Used 8s the whole way through, with worsted held double. (Went down a needle size to fit my thin hands and for serious warmth/density.) The chart can be seen a little bigger if you click on the photo in Veera’s blog post. It takes you to her Flickr album. I mention it because some Ravelers complained that there’s no key (x = purls). But the key is visible in the Flickr image.

Other mods and stuff: to fit bony hands, CO 24. 1/1 rib for 18 rounds for a close-fitting cuff. Maintaining rib patt, increase to 30 sts in final rib row (work 4, m1, rep). Knit 2 full chart repeats before starting gusset increases. Where it says “Work two rounds. In the beg of 2nd needle k1, m1, k4, m1, knit to end of rnd,” work 2 FULL rounds, then do the M1s on the next round. Start top decreases when there are 10 ‘arrows’ on the mitten (not counting the little half one at the bottom), ending with a chart row 4.

Oh, and there’s a typo in this instruction: “Always make a ssk decrease in the beg of 2nd rnd and a k2tog decrease in the end of 3rd rnd.” It should say ‘needle’ instead of ‘rnd’ -- i.e., do a ssk at the beginning of needle 2, and a k2tog at the end of needle 3, every round. You’re done when 10 sts remain. The thumb was about 12 rounds long before decreases.

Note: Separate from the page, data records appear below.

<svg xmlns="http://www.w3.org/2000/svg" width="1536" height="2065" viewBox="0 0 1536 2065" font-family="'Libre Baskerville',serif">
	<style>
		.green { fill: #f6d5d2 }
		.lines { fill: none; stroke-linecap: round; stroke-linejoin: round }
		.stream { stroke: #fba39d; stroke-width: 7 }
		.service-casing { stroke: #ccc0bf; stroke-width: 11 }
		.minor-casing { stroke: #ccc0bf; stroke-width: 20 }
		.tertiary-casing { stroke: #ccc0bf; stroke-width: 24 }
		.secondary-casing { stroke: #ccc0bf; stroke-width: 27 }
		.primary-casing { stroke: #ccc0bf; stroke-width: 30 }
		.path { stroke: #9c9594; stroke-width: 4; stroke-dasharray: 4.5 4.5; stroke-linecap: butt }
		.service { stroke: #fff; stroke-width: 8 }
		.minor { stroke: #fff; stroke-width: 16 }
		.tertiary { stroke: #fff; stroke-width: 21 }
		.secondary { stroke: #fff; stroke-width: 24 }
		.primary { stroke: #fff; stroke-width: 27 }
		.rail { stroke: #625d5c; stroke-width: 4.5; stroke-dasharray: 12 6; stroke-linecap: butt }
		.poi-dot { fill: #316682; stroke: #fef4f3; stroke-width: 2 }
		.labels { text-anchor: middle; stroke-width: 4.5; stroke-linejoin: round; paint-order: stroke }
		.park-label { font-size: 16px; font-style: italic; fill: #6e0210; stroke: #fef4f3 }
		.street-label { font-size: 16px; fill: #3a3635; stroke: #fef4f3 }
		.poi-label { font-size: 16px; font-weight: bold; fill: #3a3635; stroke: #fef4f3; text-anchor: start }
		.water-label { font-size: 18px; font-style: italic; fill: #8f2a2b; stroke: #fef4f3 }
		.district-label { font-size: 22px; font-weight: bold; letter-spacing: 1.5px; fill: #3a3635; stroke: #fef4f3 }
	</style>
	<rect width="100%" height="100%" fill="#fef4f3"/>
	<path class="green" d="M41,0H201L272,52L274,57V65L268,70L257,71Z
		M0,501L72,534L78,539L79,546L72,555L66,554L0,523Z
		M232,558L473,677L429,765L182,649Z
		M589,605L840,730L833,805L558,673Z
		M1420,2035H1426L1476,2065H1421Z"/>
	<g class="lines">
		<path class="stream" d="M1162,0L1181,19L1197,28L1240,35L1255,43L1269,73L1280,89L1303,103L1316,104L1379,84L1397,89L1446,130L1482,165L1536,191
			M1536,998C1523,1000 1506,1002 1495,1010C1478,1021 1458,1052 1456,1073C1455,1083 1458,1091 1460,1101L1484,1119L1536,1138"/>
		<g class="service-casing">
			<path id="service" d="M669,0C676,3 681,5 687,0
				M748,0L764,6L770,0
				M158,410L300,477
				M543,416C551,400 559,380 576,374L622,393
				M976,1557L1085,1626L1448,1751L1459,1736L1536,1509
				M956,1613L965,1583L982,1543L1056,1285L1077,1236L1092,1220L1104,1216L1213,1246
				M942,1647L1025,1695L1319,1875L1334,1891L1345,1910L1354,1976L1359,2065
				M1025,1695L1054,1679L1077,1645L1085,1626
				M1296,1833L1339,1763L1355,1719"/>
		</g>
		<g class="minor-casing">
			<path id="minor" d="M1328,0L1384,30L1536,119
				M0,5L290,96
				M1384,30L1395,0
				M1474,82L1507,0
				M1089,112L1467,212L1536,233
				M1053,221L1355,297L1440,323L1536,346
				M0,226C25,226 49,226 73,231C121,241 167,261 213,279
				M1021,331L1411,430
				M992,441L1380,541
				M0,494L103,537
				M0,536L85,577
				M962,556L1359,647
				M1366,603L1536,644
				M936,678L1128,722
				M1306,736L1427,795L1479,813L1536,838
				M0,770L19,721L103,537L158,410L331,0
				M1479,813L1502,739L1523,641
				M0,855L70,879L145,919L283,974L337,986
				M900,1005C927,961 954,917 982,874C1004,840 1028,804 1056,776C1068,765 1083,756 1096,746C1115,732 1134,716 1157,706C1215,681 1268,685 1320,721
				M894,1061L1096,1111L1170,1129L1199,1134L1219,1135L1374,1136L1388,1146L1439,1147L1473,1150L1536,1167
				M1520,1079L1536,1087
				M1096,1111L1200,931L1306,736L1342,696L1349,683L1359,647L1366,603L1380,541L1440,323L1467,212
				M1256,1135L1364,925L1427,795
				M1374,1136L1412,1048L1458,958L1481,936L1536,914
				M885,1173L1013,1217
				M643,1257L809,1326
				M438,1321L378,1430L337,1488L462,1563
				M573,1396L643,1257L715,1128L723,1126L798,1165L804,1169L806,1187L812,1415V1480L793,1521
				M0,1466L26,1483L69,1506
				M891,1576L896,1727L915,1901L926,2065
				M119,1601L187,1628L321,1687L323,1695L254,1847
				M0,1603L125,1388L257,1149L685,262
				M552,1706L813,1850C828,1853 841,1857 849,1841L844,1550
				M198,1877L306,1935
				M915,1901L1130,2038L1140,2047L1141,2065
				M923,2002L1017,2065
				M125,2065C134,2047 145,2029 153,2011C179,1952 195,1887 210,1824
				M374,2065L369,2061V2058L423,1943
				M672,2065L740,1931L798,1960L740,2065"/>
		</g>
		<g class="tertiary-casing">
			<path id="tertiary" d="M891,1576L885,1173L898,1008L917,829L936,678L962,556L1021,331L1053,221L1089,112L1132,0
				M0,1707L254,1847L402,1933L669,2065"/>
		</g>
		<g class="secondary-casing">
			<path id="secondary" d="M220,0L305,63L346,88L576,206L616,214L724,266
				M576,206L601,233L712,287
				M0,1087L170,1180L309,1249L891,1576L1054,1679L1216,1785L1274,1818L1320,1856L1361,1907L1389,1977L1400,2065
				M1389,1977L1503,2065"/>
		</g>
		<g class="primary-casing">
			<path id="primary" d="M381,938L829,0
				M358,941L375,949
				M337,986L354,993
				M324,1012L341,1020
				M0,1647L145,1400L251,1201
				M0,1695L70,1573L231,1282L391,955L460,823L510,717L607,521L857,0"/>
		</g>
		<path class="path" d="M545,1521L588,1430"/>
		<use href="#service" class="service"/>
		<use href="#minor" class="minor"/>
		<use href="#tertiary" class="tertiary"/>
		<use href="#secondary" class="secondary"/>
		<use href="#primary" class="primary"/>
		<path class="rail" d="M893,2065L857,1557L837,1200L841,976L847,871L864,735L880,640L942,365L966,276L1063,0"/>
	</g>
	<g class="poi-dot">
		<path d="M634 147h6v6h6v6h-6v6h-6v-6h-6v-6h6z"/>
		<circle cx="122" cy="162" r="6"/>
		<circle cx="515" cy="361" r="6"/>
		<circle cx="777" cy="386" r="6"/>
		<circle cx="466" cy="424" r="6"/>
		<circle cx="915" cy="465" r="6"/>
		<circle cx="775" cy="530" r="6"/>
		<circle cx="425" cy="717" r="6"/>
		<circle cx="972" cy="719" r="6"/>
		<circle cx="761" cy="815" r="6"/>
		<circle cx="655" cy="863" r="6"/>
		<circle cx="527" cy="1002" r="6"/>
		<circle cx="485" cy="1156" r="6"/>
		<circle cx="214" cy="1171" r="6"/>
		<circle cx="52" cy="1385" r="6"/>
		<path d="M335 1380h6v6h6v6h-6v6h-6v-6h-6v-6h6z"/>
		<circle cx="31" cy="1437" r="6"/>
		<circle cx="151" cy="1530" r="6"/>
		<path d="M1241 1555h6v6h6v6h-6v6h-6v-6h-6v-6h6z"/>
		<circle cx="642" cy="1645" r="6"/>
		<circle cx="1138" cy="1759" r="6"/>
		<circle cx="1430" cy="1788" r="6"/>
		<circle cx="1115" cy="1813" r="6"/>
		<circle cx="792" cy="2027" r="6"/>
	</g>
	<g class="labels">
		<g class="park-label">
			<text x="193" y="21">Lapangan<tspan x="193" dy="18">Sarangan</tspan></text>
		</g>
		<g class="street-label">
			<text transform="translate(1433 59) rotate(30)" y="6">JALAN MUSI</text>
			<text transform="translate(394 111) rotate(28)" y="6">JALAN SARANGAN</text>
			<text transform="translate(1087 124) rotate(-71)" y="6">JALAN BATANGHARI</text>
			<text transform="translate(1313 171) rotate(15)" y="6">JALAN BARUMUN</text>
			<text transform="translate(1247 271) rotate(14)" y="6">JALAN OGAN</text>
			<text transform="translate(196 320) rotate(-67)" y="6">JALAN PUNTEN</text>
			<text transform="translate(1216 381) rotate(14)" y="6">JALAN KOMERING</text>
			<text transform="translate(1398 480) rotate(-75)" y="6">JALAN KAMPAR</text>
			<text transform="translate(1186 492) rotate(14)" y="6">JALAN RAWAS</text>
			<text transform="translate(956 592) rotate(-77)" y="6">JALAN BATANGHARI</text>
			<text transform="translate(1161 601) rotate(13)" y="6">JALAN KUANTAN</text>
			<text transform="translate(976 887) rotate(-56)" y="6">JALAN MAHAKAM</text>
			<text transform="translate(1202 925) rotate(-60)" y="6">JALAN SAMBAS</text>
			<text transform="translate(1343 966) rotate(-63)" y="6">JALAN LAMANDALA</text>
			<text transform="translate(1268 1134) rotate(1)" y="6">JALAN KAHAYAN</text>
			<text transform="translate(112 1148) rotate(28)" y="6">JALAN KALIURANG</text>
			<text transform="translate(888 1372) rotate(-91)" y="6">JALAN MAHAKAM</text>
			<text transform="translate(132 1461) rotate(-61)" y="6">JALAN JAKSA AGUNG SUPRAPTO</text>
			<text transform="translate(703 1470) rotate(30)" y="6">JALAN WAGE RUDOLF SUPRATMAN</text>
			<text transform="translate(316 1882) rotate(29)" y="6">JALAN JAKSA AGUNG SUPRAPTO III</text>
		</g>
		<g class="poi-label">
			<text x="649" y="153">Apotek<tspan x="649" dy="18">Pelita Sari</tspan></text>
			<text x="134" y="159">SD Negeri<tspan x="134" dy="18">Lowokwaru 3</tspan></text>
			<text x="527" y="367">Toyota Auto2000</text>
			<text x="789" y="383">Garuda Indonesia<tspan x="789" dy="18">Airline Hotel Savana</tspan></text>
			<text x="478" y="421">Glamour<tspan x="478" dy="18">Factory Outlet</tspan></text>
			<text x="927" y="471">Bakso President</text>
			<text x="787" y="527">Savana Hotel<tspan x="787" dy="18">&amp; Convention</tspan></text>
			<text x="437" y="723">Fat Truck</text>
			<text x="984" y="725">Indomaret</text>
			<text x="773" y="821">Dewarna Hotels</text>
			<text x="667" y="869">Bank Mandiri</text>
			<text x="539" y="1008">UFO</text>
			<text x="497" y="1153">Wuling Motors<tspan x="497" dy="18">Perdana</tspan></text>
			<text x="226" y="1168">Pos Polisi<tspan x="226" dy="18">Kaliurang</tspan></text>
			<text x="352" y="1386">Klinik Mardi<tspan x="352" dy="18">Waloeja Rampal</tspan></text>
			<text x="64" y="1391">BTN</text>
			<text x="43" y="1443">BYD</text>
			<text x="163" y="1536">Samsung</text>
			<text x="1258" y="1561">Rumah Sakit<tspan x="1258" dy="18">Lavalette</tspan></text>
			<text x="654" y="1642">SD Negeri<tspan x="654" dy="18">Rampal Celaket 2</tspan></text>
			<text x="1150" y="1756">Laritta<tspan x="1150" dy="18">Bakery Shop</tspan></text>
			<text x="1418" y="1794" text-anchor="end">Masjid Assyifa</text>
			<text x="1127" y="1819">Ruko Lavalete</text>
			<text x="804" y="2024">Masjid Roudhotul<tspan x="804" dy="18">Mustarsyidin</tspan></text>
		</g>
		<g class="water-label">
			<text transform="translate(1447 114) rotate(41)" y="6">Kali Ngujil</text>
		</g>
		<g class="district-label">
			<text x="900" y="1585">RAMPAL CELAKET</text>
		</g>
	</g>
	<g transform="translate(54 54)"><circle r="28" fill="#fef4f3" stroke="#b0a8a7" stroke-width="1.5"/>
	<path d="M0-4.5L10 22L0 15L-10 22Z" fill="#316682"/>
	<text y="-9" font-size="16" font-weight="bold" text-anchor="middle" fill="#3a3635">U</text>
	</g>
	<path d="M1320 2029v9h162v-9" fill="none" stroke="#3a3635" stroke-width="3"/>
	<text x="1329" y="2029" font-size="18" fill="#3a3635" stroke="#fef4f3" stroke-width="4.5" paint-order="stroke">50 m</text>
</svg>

This is one of those "reverse shaping for the second mitten" set of instructions, so we're on our own with the left thumb gusset. Here's how to do it:
Knit sts on 1st and 2nd needles as usual. On 3rd needle, knit to last 3 sts, then m1, k2, m1, k1.
Work two full rounds. NR: on needle 3, k to last 5 sts, then m1, k4, m1, k1. Work two more full rnds.
NR: On needle 3, k to last 7 sts. CO2. Slip 6 sts to holder, k1.

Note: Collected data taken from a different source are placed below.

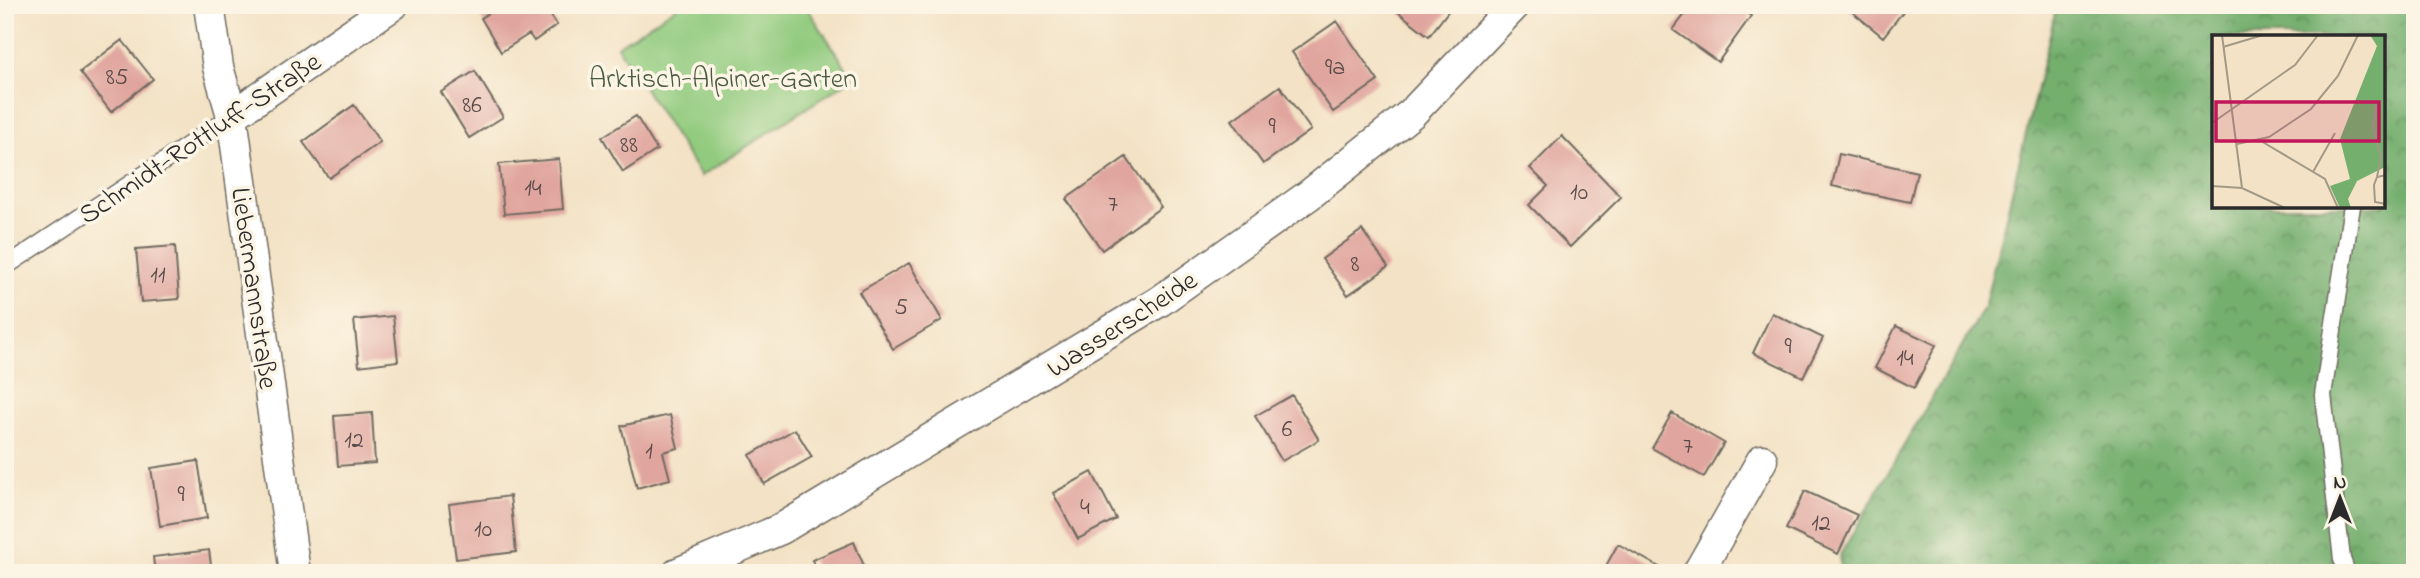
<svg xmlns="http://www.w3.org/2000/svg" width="2420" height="578" viewBox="0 0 2420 578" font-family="'Indie Flower',sans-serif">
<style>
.forest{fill:url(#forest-crowns);stroke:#506d4c;stroke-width:2;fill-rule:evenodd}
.garden{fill:#92cb7f;stroke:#5e7b55;stroke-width:2}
.building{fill:#e0a59e}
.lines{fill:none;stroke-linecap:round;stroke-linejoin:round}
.service-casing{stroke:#716b61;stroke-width:19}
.minor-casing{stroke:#716b61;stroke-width:33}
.service{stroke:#fff;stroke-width:16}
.minor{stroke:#fff;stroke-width:30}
.labels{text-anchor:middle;stroke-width:7;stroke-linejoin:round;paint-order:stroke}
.number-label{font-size:24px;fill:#584a48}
.park-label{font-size:28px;fill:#4a5b44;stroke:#fcf5e5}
.street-label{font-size:28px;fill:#2b2b2b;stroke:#fcf5e5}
.inset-road{fill:none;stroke:#a39987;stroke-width:2}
.view{fill:#c2185b;fill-opacity:0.15;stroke:#c2185b;stroke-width:3.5}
.inset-edge{fill:none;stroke:#2b2b2b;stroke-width:3.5}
</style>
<defs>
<pattern id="forest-crowns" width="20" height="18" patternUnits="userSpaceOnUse" patternTransform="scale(1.75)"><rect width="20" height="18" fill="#75af6e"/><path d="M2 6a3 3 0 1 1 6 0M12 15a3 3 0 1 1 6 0" fill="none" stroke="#608f5b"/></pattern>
</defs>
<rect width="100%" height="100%" fill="#fcf5e5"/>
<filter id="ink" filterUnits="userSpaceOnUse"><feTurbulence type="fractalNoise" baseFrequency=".0143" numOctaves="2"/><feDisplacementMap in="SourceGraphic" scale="14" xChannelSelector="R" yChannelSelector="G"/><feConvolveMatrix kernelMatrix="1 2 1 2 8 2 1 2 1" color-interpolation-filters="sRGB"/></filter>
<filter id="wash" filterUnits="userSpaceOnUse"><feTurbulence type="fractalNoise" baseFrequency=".00686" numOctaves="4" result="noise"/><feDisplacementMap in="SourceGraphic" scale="28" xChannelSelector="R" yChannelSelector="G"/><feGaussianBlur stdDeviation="1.57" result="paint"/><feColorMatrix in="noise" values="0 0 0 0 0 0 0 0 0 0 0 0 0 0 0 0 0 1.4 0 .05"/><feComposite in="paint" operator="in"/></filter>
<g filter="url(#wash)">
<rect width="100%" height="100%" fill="#f3e2c5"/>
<path class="forest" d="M2057,5H2415V573H1842L1839,557L1984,308ZM2214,37H2383V206H2214Z"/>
<path class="garden" d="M680,5H805L853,78L701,176L617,46Z"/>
<g id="blocks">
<path class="building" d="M500,5H544L557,25L534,41L529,34L501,52L481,18Z
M1389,5H1453L1429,36Z
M1692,5H1735L1751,16L1718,62L1673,30Z
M1844,5H1908L1883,37Z
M1337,21L1378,81L1333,112L1292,52Z
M122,40L153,79L111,112L80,72Z
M475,71L503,117L469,138L441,92Z
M1280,86L1311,130L1263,164L1232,120Z
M354,105L380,142L329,178L303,142Z
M636,116L657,150L623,172L602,137Z
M1562,136L1621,197L1570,247L1529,205L1548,186L1530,168Z
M1839,154L1917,172L1910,202L1832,186Z
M1126,157L1161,207L1102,250L1066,199Z
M559,159L563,209L504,214L499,164Z
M1362,230L1388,267L1348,295L1322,259Z
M175,246L179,299L141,302L136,249Z
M909,263L942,320L893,349L859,292Z
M1772,313L1823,338L1803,377L1753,353Z
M393,316L398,361L359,366L354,320Z
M1896,326L1936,345L1914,388L1875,368Z
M1292,395L1319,440L1282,461L1255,416Z
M372,413L375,463L338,466L334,416Z
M1672,413L1724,443L1704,477L1652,448Z
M670,415L678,448L663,452L670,479L637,488L621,426Z
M795,429L812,457L764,484L750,455Z
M198,461L207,518L160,526L151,468Z
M1092,472L1116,519L1078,539L1053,493Z
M1805,491L1857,515L1838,554L1786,529Z
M510,496L516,552L456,559L449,504Z
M854,542L867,573H818L812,560Z
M1618,544L1670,573H1602Z
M209,550L212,573H155L153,557Z"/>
</g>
</g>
<g filter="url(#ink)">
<use href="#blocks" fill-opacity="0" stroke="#716b61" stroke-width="2"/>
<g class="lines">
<defs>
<path id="service" d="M5,267L232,116
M2347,573L2342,559L2323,395L2352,206"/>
<path id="minor" d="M209,5L218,67L232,116L295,573
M232,116L393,5
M678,573L781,529L1160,301L1309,195L1412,113L1515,5
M1698,573L1762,460"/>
</defs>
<use href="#service" class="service-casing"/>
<use href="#minor" class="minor-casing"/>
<use href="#service" class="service"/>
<use href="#minor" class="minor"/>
</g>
</g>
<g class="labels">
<g class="number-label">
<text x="1335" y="74">9a</text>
<text x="117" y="84">85</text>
<text x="472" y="112">86</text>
<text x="1272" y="133">9</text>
<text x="629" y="152">88</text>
<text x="533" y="195">14</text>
<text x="1579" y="199">10</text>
<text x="1113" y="211">7</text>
<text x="1355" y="271">8</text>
<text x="158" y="282">11</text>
<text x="901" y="314">5</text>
<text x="1788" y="353">9</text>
<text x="1905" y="365">14</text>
<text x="1287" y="436">6</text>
<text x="354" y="447">12</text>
<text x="1688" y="453">7</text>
<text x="649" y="458">1</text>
<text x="181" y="501">9</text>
<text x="1085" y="514">4</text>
<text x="1821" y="530">12</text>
<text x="483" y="536">10</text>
</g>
<g class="park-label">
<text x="723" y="87">Arktisch-Alpiner-Garten</text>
</g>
<g class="street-label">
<text transform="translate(199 137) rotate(-34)" y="10">Schmidt-Rottluff-Straße</text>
<text transform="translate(256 288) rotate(82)" y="10">Liebermannstraße</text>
<text transform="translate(1121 323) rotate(-33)" y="10">Wasserscheide</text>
</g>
</g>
<g transform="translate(2212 35)">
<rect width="173" height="173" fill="#f3e2c5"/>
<path d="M158,0H173V132L145,146L136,164L139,173H128L118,151L138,144L128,104L165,11Z" fill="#75af6e"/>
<path class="inset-road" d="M10,0L30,153M11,12L51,0M164,71L161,93L169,122L165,142M0,88L83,30L106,0M49,106L113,144L126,173M25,109L57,102L99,74L126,41L146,0M101,137L123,98M174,140L165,142L162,150L163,167L174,169M0,151L30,153L73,173"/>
<path class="view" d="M4,67H167V106H4Z"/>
<rect width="173" height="173" class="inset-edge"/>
</g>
<rect width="2420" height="578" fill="none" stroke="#fcf5e5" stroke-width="28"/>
<g transform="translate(2340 498)" stroke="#fcf5e5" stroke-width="5" paint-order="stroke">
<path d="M0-5L12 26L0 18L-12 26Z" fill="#2b2b2b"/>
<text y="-10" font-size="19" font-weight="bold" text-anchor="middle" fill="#2b2b2b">N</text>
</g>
</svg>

And, believe it or not, I still have TWO MORE goldenrod things to show you. Dear Jesus! What is wrong with me!

Intuitive goldenrod.

Early in the winter, I determined that the best way to turn my magenta cold-weather coat from frumpy to arty is to trim it with a slew of winter accessories in goldenrod. (Hey, in art school I learned that magenta and goldenrod go together. It's color theory, friends.)

So, above you can see one piece from my personal "goldenrod collection" -- and, of course, me, looking like a burnout. Nice matted hair, Shaggy, where's Scoob? But anyway, this is my new favorite hat, perfectly slouchy and cute and goldenrod (or, as the creative minds at Patons term it, "yellow"). Despite the openwork lace, which, incidentally, was really fun to knit, this hat is warm because of the ear-covering ribbing, thick wool, and sheer amount of fabric involved in the slouch. I modified a Rav pattern called "Intuitive," adapting for bulky yarn -- more accurately, worsted weight held double.